It’s an old saying that if your only tool is a hammer everything begins to look like a nail. Ben Bernanke, the Chairman of the Federal Reserve Board, has now decided to take a third whack at unemployment by another round of “quantitative easing,” using “open market operations” to manipulate interest rates.
In March 2009, the Fed launched a $1.25 trillion program to buy up mortgage backed securities in hopes of jump-starting the economy. This massive injection of liquidity into the economy certainly helped the stock market (which bottomed that month) and stabilized the economy. The second bout of qualitative easing, however, in November 2010, when the Fed began buying $600 billion in treasuries, had far less effect. Will this one help? The promise to buy $40 billion of mortgage-backed securities a month for the indeterminate future has already sent stocks soaring around the world, but anything that tends to lower interest rates and increase the money supply sends investors out of bonds and dollars and into commodities and stocks. The theory is that higher stock prices will have a “wealth effect,” making people think they’re richer and therefore more willing to spend money. But since the move is likely to make commodities costs more (both oil and gold rose yesterday) it’s at best doubtful that it will work.

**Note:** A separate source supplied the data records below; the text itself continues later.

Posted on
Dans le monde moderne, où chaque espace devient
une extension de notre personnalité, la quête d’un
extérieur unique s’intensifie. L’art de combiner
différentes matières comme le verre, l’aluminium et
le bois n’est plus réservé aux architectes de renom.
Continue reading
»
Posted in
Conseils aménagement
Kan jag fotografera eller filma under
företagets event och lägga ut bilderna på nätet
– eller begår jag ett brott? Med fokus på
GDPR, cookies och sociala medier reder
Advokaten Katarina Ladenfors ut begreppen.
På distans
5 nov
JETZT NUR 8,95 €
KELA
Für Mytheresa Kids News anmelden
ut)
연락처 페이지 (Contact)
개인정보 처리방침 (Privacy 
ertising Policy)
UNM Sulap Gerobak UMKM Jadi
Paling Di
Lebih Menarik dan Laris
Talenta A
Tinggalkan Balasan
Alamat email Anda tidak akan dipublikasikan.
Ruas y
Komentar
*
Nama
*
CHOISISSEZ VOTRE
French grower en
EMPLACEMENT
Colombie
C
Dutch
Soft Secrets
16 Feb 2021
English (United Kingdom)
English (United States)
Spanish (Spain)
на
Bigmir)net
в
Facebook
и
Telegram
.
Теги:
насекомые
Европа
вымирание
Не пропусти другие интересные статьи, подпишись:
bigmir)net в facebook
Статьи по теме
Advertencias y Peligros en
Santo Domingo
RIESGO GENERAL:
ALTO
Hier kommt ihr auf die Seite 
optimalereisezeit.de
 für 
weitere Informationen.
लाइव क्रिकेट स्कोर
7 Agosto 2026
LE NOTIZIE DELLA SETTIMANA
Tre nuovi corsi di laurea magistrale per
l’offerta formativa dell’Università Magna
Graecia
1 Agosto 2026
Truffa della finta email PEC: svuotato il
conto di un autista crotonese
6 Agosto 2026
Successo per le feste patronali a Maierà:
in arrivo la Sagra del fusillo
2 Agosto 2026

And how much lower can interest rates go? Mortgage rates were at 3.55 percent on Wednesday, down from 4.09 a year ago. That’s the lowest rate for a 30-year fixed rate mortgage in memory. The ten-year treasury bond is paying a piddly 1.86 percent. Interest rates cannot go below zero, after all. Banks won’t pay you to borrow their money.
And all this is storing up big trouble in the future. The Fed has increased its balance sheet enormously by buying up assets and, in effect, printing the money to pay for them. Getting that money back is going to be very, very difficult to accomplish without slowing the economy once again or setting off a nasty bout of inflation.
Sometimes the best thing to do is nothing. Unfortunately, it is very difficult for politicians (and while Bernanke is not, strictly speaking, a politician, it’s close enough for government work) to do nothing.